My friend David wanted a Sega Genesis for two straight Christmases and got a Sega Game Gear instead, which was the kind of lateral substitution that felt like a practical joke by the universe. It played Sonic, technically. But it ate six AA batteries every forty-five minutes, and holding it felt like gripping a small briefcase. He was grateful. He was also quietly devastated. These two things coexisted, the way they always do when you're eight.
The catalogues are gone now, mostly. Sears is gone. The Wish Book made a brief comeback and then disappeared again, like a ghost who shows up just long enough to make you sad. Toys "R" Us closed, reopened as something smaller and less convincing, a cover band of itself. JCPenney still exists but barely, and nobody's kid is circling anything in it.

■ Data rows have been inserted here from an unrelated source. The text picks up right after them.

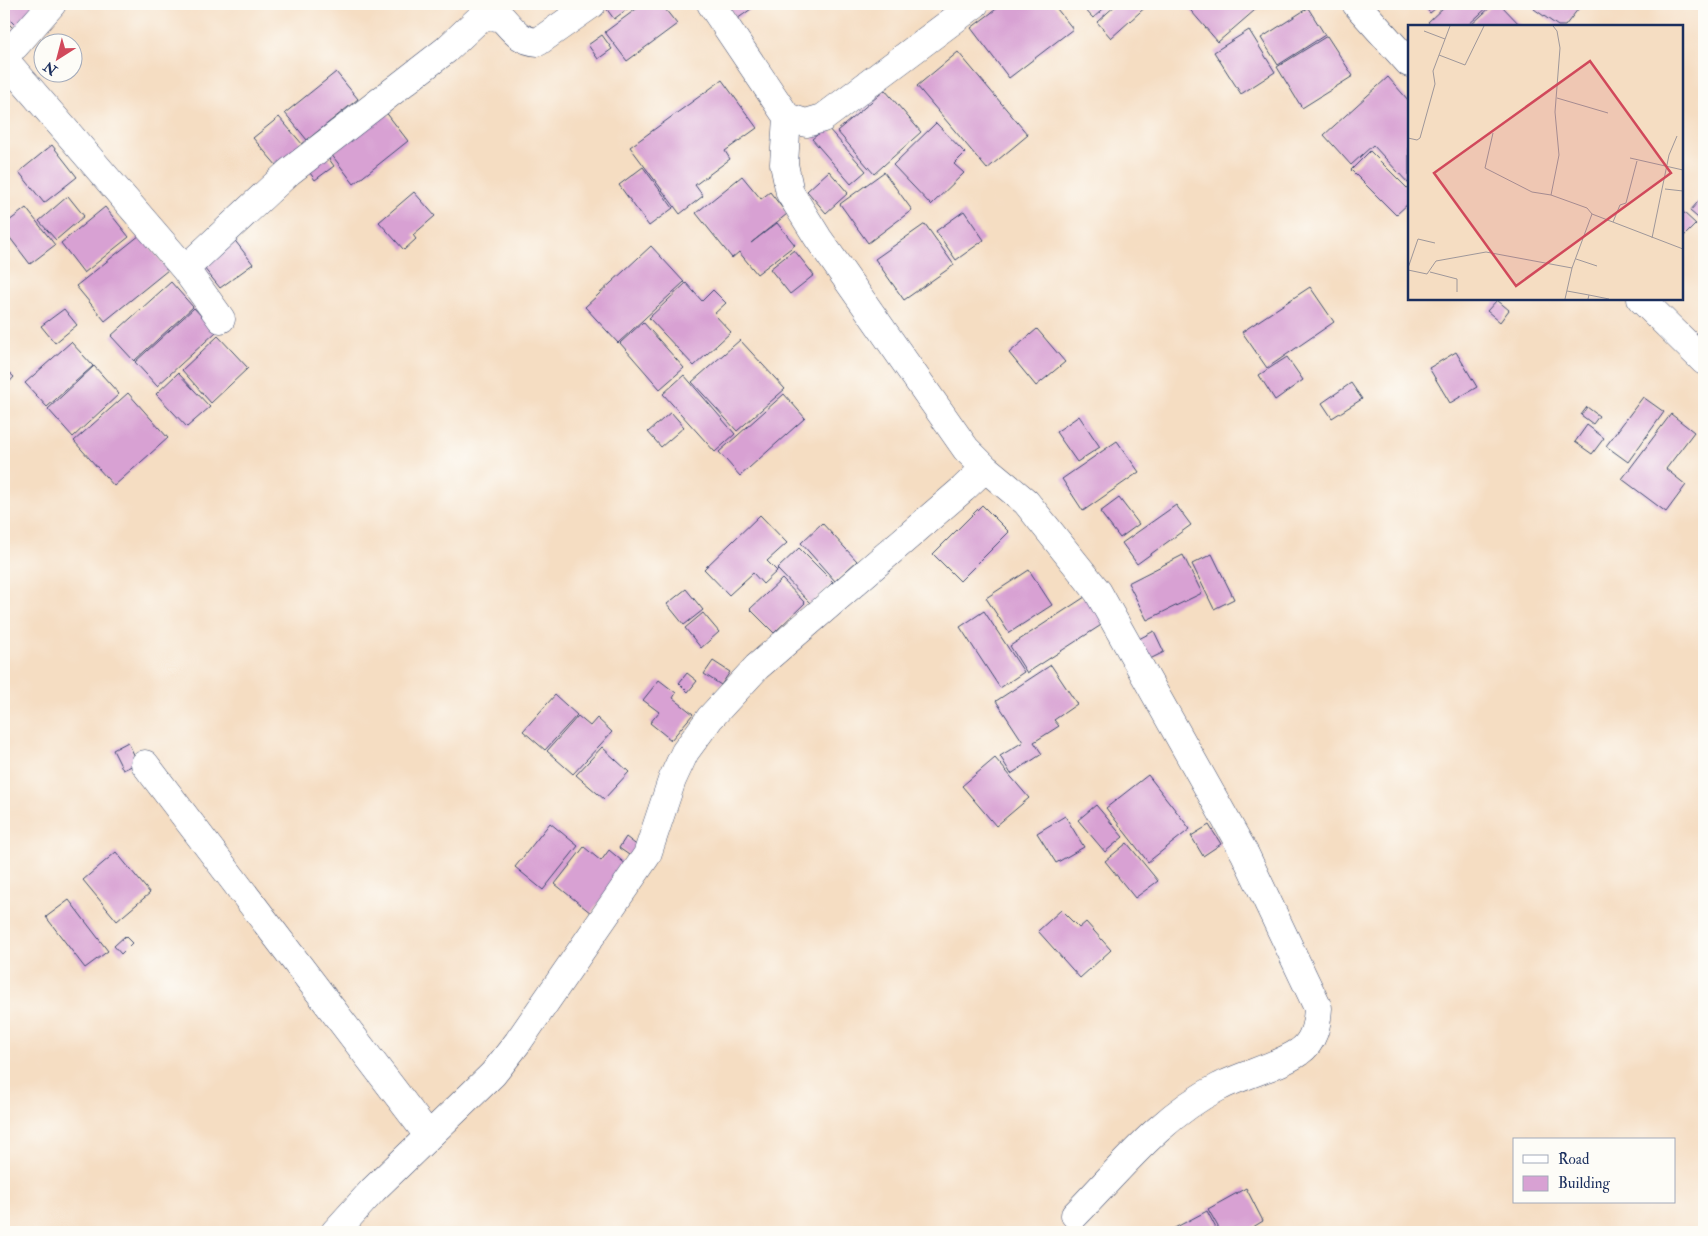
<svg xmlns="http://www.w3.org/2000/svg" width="1708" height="1236" viewBox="0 0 1708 1236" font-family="'IM FELL Double Pica',serif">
  <rect width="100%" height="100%" fill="#fdfcf7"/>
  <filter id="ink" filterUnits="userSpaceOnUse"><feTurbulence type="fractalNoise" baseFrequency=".02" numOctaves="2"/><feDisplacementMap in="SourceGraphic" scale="10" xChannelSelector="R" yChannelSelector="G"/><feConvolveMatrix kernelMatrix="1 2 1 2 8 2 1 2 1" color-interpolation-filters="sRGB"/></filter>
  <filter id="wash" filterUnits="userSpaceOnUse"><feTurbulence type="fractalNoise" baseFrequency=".0096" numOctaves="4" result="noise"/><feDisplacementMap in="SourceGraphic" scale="20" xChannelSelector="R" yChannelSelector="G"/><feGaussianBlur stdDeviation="1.12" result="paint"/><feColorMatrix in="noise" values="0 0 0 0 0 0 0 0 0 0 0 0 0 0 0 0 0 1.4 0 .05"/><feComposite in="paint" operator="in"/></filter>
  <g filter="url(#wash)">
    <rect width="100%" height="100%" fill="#f5ddc2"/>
    <g id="blocks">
      <path fill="#d8a1d3" d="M4,4H42L19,29L4,14Z
        M603,4H634L614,19Z
        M643,4H661L677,24L627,61L605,32Z
        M727,4H758L737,19Z
        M1003,4H1053L1073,29L1009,78L971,28Z
        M1080,4H1109L1093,18Z
        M1117,4H1149L1111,38L1097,22Z
        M1185,4H1262L1218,42Z
        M1422,4H1441L1430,13Z
        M1447,4H1491L1467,26H1432L1428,22Z
        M1494,4H1500L1521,26H1470Z
        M1538,4H1582L1565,26H1558L1534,9Z
        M1308,8L1325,35L1278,65L1261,38Z
        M4,19L14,29L4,40Z
        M1249,30L1275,72L1241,94L1214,52Z
        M602,35L612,49L598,59L588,45Z
        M1327,36L1353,76L1302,108L1277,67Z
        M958,52L1028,135L987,169L917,86Z
        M336,72L358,99L307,140L285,113Z
        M1388,77L1409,101V184L1373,145L1351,165L1324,135Z
        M722,80L757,128L725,151L730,159L695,185L703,196L680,214L630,147Z
        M885,90L921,132L874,174L837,131Z
        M385,111L408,141L354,184L331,154Z
        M279,117L303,145L277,166L253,138Z
        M936,123L965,153L954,164L964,173L931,205L893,165Z
        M827,127L866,171L851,184L812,139Z
        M52,145L77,177L44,203L19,172Z
        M1370,151L1409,190V203L1396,215L1351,170Z
        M324,152L334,166L315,180L305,166Z
        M643,167L673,208L649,226L619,185Z
        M829,171L848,193L826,213L807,191Z
        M884,172L912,210L868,243L840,204Z
        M742,176L761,199L770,192L787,214L751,243L777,223L795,245L757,274L739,252L732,258L696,213Z
        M414,192L435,216L413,235L416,239L404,250L379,222Z
        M1704,195V223L1690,211Z
        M68,196L84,216L56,240L39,221Z
        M105,207L129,237L84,273L61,243Z
        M26,208L55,245L30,264L4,230V225Z
        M964,211L984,240L956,260L936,231Z
        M1683,212L1696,224L1682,238V213Z
        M925,224L954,265L904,300L875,259Z
        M140,235L168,270L105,321L76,286Z
        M233,238L253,264L220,288L200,263Z
        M651,246L684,282L618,343L585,307Z
        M794,250L814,275L790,294L770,269Z
        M171,282L193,307L134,361L111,336Z
        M686,283L702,301L713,290L726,303L714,314L731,332L694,366L649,318Z
        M1310,287L1334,322L1267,368L1242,332Z
        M1497,300L1509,310L1500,322L1487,311Z
        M194,308L216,332L157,386L135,362Z
        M64,309L77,325L55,343L41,326Z
        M643,322L684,368L660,389L620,343Z
        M1037,329L1065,362L1036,386L1009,353Z
        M218,336L248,368L211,403L182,370Z
        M740,340L785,389L737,431L692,382Z
        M71,342L93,366L47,407L25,383Z
        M1456,352L1477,387L1450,403L1429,368Z
        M1287,357L1303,380L1275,400L1259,375Z
        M94,366L119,394L73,437L48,409Z
        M4,368L14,377L4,388Z
        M178,373L210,407L187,427L156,394Z
        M684,375L735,434L715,452L663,394Z
        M1351,383L1362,399L1332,418L1322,403Z
        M128,393L168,438L114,486L74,441Z
        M784,394L805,418L740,476L719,452Z
        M1643,397L1664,412L1628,462L1606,446Z
        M1587,407L1599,416L1593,424L1581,415Z
        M671,412L684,427L661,447L648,432Z
        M1671,414L1694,432L1666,469L1686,485L1666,512L1622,479Z
        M1079,416L1100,447L1077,462L1056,432Z
        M1587,425L1604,438L1592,454L1575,442Z
        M1117,441L1139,472L1083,511L1062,479Z
        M1119,498L1139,524L1120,538L1100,512Z
        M982,505L1009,532L960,581L933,554Z
        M1176,505L1191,525L1137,564L1122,543Z
        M760,515L787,543L767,561L777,571L763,584L753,573L729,595L704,569Z
        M822,523L857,561L835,581L801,543Z
        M799,548L833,582L811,604L777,569Z
        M1212,554L1234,599L1214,609L1192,564Z
        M1183,555L1202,593L1147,620L1128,583Z
        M1029,570L1052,605L1009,633L986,598Z
        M782,579L805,603L774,633L750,609Z
        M686,589L703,610L684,625L667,604Z
        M1091,593L1109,620L1027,673L1010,646Z
        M984,611L1024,672L1000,688L960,627Z
        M703,613L719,632L701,648L685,628Z
        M1154,631L1164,652L1148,660L1137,640Z
        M713,661L730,672L721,685L704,674Z
        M1051,665L1077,704L1054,720L1059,726L1034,742L1042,754L1011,774L1000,756L1023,742L996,701Z
        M687,673L697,681L688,692L679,683Z
        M659,680L676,693L673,698L693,714L671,740L650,723L659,712L643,700Z
        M555,695L577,715L545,750L523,731Z
        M578,716L590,726L597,718L612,732L573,774L547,751Z
        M128,742L138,763L123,770L113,750Z
        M602,747L629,772L604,799L576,775Z
        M995,758L1029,798L996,826L962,786Z
        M1148,775L1190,829L1148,862L1106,808Z
        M1096,805L1123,837L1105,852L1078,820Z
        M1065,816L1084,847L1056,863L1037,833Z
        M550,823L578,846L543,890L515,867Z
        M1209,825L1221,844L1203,856L1191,836Z
        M626,837L639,847L632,857L619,848Z
        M1127,843L1158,881L1135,898L1105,861Z
        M584,847L601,861L609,850L628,866L591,913L555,884Z
        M116,852L150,893L117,921L83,880Z
        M69,900L108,951L85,968L46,917Z
        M1061,910L1079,928L1086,922L1111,950L1080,978L1038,931Z
        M125,936L132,943L121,954L114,946Z
        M1246,1188L1263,1221L1245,1232H1221L1208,1209Z
        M1207,1211L1218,1232H1167Z"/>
    </g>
  </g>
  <g filter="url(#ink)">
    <use href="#blocks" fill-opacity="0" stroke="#3c496d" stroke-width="1"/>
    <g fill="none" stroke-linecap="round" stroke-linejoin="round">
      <defs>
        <path id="street" d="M711,4L787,117L806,123L823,118L975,4
          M1356,4L1409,63
          M4,51L15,46L52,4
          M4,59L185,269L221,319
          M185,269L289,172L446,50L478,20L491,16L502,18C513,30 520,41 538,42L592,4
          M1641,299L1704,361
          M985,468L1026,502L1098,592L1245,854L1318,1008C1317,1025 1314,1042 1299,1052C1279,1066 1242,1075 1219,1087C1161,1116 1120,1169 1075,1215
          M145,764L428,1135
          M335,1232L373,1190L493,1074L518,1042L647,855L672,780L685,752L710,718L757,667L963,489L985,468L966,449L818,238L790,193L784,164L787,117"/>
      </defs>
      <use href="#street" stroke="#3c496d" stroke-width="29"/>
      <use href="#street" stroke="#fff" stroke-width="28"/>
    </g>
  </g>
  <g transform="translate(1408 25)">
    <rect width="275" height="275" fill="#f5ddc2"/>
    <path fill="none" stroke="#9e979a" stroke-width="1" d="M145,1L149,6L152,23L147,87L151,130L143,170L179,183L184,189M16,6L37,14M31,30L57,40L76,1M149,73L200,88M85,108L77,143L124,167L143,170M0,113L9,115L12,113L27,59L25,46L42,1M222,133L275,145M257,164L275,166M205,197L212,180L218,178L229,136M244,213L261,130L269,111M168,234L189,241M0,243L10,214L27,218M0,245L19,249L28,236L78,227L164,243L184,189L275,224M22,247L49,254V267M159,266L181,270L180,274M181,270L201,274M157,274L164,243"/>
    <path fill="#d1495b" fill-opacity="0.15" stroke="#d1495b" stroke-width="2.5" d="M182,36L263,148L108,261L26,148Z"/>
    <rect width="275" height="275" fill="none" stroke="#1b2f5e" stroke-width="2.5"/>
  </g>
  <rect width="1708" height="1236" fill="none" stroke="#fdfcf7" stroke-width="20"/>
  <rect x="1513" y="1138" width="162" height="65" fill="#fdfcf7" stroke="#a3aaba"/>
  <rect x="1523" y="1155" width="25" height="8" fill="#ffffff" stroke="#a3aaba"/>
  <text x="1558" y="1164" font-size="15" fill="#1b2f5e">Road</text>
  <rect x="1523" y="1176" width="25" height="15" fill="#d8a1d3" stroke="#a3aaba"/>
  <text x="1558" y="1188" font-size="15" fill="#1b2f5e">Building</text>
  <g transform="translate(58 58) rotate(216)"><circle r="24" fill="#fdfcf7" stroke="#a3aaba"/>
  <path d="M0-4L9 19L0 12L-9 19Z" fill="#d1495b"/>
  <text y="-8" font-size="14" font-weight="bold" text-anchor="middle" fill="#1b2f5e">N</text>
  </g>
</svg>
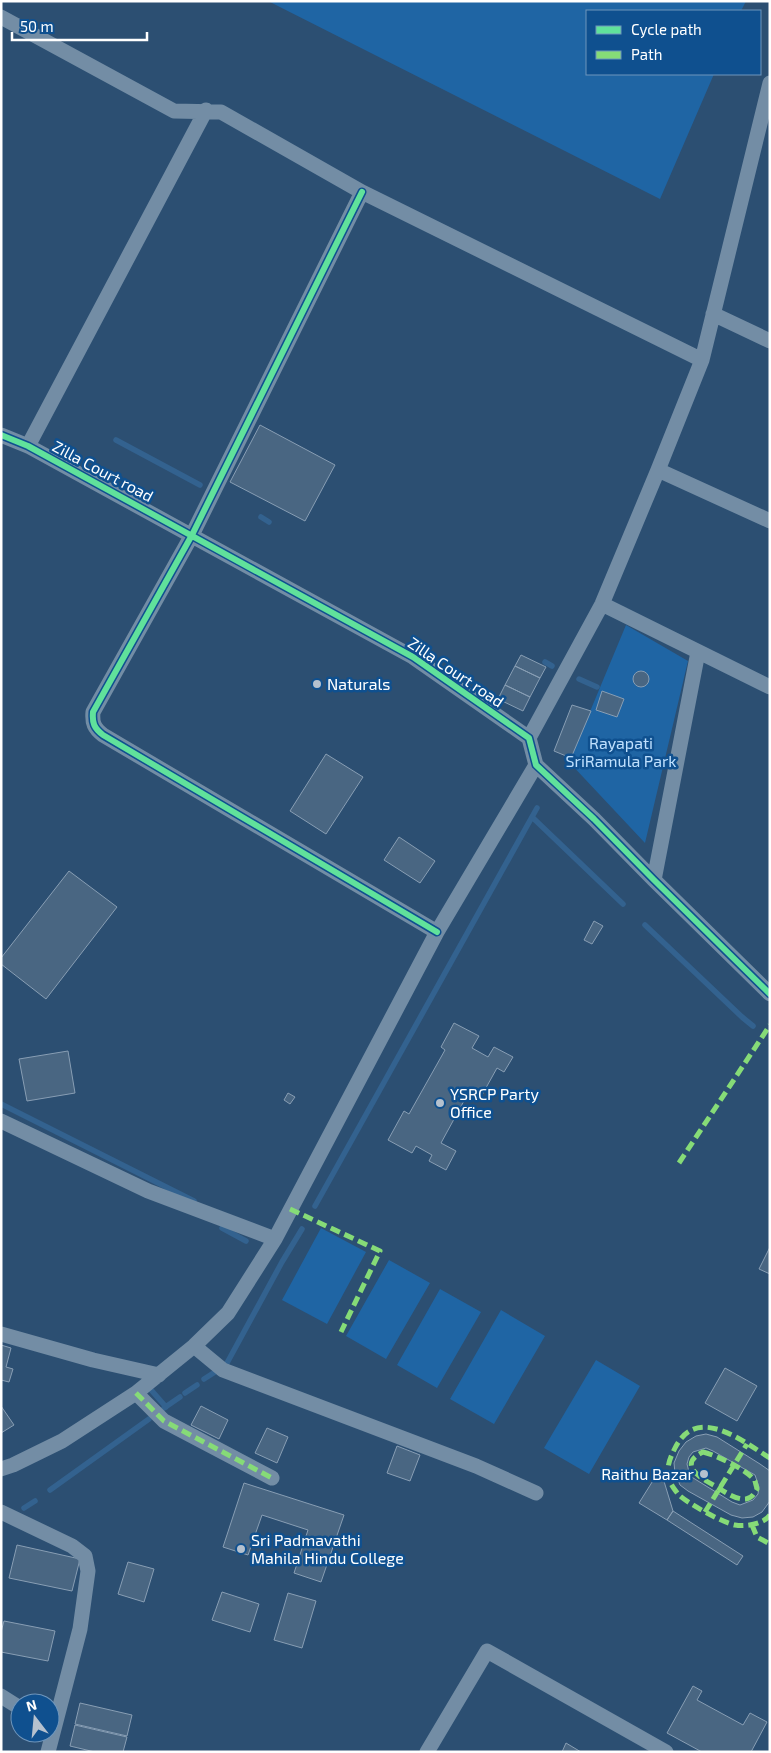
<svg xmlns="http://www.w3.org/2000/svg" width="771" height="1753" font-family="'Exo 2',sans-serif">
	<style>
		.green { fill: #1f65a4 }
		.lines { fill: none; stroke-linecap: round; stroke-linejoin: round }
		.stream { stroke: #33628f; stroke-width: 5.5 }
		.building { fill: #496682; stroke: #889eb4; fill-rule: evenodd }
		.minor { stroke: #738da5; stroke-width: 15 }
		.quiet { stroke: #86db77; stroke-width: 5; stroke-dasharray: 10 5; stroke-linecap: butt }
		.cycleway-casing { stroke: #0f508f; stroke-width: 9 }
		.cycleway { stroke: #60e19b; stroke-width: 6 }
		.poi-dot { fill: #b5c1ce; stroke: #0f508f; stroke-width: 2 }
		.labels { text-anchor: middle; stroke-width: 5; stroke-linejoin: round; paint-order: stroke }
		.street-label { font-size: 16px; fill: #fff; stroke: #0f508f }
		.poi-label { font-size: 16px; fill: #fff; stroke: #0f508f; text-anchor: start }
		.park-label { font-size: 16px; fill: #bfe0fe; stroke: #0f508f }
	</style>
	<rect width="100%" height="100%" fill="#2c4f72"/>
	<path class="green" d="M268,1H746L741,11H587V74H714L660,199Z
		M626,625L688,661L645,843L569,762Z
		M321,1228L366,1252L327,1324L282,1300Z
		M389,1260L430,1283L386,1359L346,1336Z
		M440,1289L481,1312L437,1388L397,1365Z
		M501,1310L545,1336L494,1424L450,1399Z
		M596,1360L640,1386L589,1474L544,1448Z"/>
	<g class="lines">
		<path class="stream" d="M116,440L200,485
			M261,517L269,522
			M545,662L552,666
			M579,679L597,687
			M532,817L623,904
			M645,925L742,1017L753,1026
			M1,1104L194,1201
			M315,1206L537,808
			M222,1228L246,1241
			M227,1363L282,1262L302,1229
			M204,1379L215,1372
			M152,1391L166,1407
			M185,1393L197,1385
			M164,1408L180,1397
			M50,1490L149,1419
			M24,1508L35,1501"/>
	</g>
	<path class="building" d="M260,425L335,465L305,521L230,482Z
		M521,655L546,667L540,678L515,666Z
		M515,666L540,678L530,697L505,685Z
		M633 679a8 8 0 1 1 16 0a8 8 0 1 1-16 0Z
		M505,685L530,697L523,711L498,699Z
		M602,691L624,699L617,717L596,710Z
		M572,705L591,711L571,758L554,751Z
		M326,754L363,777L326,834L290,811Z
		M399,837L435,861L420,883L384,860Z
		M69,871L117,907L46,999L1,964V958Z
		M594,921L603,926L592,944L584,940Z
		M454,1023L479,1036L472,1048L488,1057L494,1047L513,1057L504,1072L497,1068L482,1095L471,1088L441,1143L456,1151L446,1170L429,1161L432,1155L416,1146L412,1153L388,1140L404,1111L409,1114L445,1050L441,1047Z
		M68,1051L75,1093L27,1101L19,1059Z
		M288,1093L295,1097L290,1104L284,1100Z
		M770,1247V1274L759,1269Z
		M1,1345L11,1348L6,1367L13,1369L9,1382L1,1380Z
		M725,1368L757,1386L737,1421L705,1403Z
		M1,1406L14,1425L1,1433Z
		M201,1406L228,1420L219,1439L191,1425Z
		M267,1428L288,1437L277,1463L255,1453Z
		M706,1434L717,1437L760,1464L770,1471V1501L762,1512L753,1517L742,1518L731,1515L688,1491L680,1485L675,1473L674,1463L679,1451L686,1442L696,1436ZM706,1448L713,1451L755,1475L759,1487L758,1494L753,1500L740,1505L732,1502L690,1476L687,1464L689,1457L693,1452Z
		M397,1446L420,1455L410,1481L387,1473Z
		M663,1478L673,1511L667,1520L639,1503L654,1479Z
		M244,1483L344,1515L321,1582L294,1573L308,1530L262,1515L248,1555L223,1547Z
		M673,1511L743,1556L737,1565L667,1520Z
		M17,1545L80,1559L72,1591L9,1578Z
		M128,1562L154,1569L144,1602L118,1594Z
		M222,1592L259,1604L250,1632L212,1620Z
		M288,1593L316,1601L302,1648L274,1640Z
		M4,1621L55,1631L48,1661L1,1652V1632Z
		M693,1686L702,1691L697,1700L743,1725L750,1713L767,1722L751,1752H702L667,1733Z
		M80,1703L132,1715L127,1736L75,1724Z
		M75,1725L127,1737L123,1752H95L70,1746Z
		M566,1743L581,1752H562Z"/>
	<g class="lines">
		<path class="minor" d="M1,17L174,111L221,112L362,192L702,360
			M362,192L192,535L93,712C92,723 94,728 103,735L437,932
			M713,314L770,341
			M1,435L28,446L413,657L529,738L536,765L594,819L654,880L770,994
			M28,446L206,110
			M658,470L770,521
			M602,604L770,687
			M529,738L602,604L658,470L702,360L770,83
			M654,880L698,652
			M1,1121L148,1191L275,1239
			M1,1334L93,1360L159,1375
			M194,1346L223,1370L476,1466L536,1493
			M136,1393L164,1421L272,1478
			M1,1469L13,1465L62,1441L136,1393L194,1346L228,1313L275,1239L437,932L536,765
			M1,1512L72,1546L85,1556L88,1571L80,1629L48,1752
			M1,1696L20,1708
			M427,1752L487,1651L666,1752"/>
		<path class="quiet" d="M679,1163L770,1025
			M290,1209L380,1251L341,1332
			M136,1393L164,1421L272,1478
			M703,1452C716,1455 748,1470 755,1481C755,1482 757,1488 757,1489C754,1494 752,1498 746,1499C736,1500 725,1492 717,1487C702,1479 676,1465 703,1452Z
			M770,1458C742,1441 697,1404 675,1448C670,1458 665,1469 670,1481C671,1485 675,1490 678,1494C685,1502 723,1523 735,1525C745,1527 764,1524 770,1515
			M705,1512L747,1444
			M752,1525L757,1537L770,1544"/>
		<defs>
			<path id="cycleway" d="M362,192L192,535L93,712C92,723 94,728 103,735L437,932
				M1,435L28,446L413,657L529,738L536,765L594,819L654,880L770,994"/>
		</defs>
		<use href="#cycleway" class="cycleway-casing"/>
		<use href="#cycleway" class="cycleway"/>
	</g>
	<g class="poi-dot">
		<circle cx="317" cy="684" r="5"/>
		<circle cx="440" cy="1103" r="5"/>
		<circle cx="704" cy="1474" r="5"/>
		<circle cx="241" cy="1549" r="5"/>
	</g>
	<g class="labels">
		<g class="street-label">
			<text transform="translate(103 471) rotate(28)" y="6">Zilla Court road</text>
			<text transform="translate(456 672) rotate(34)" y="6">Zilla Court road</text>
		</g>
		<g class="poi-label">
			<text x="327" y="690">Naturals</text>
			<text x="450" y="1100">YSRCP Party<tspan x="450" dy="18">Office</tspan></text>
			<text x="694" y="1480" text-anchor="end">Raithu Bazar</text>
			<text x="251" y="1546">Sri Padmavathi<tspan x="251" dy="18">Mahila Hindu College</tspan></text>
		</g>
		<g class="park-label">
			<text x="621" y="749">Rayapati<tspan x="621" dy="18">SriRamula Park</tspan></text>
		</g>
	</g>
	<rect width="771" height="1753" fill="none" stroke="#ffffff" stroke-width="5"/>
	<rect x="586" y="10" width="175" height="65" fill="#0f508f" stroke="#6f96bc"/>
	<rect x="596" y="26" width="25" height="8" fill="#60e19b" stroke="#6f96bc"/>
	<text x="631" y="35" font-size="15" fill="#ffffff">Cycle path</text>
	<rect x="596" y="51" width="25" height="8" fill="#86db77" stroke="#6f96bc"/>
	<text x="631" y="60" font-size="15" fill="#ffffff">Path</text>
	<g transform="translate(35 1718) rotate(344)"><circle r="24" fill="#0f508f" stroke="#6f96bc"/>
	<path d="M0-4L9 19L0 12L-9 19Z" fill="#b5c1ce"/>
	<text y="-8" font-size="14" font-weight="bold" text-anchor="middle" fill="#ffffff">N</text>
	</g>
	<path d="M12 32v8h135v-8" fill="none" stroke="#ffffff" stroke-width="2.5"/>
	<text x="20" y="32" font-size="15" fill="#ffffff" stroke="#0f508f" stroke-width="4" paint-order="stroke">50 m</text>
</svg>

Now kids make Amazon wish lists. They send links. They share screenshots. It's more efficient. They will probably get exactly what they want, because the algorithm knows them better than they know themselves, and two-day shipping has eliminated the suspense entirely.
I don't think that's worse, necessarily. But it's different. There was something about the physical act of it - the marker in your hand, the glossy page, the enormous stupid hope of circling a toy that cost more than your dad made in a day - that felt like a kind of practice. Practice for wanting things. Practice for not getting them. Practice for discovering that the wanting was, in many ways, the best part.
Somewhere in a landfill, there's a 1994 Sears Wish Book with my circles still in it. Thirty-seven items marked with a dying red Crayola marker. I got maybe four of them. It was the best Christmas of my life. I think about that sometimes.
The marker is uncapped. The page is open. Circle everything. You have until December.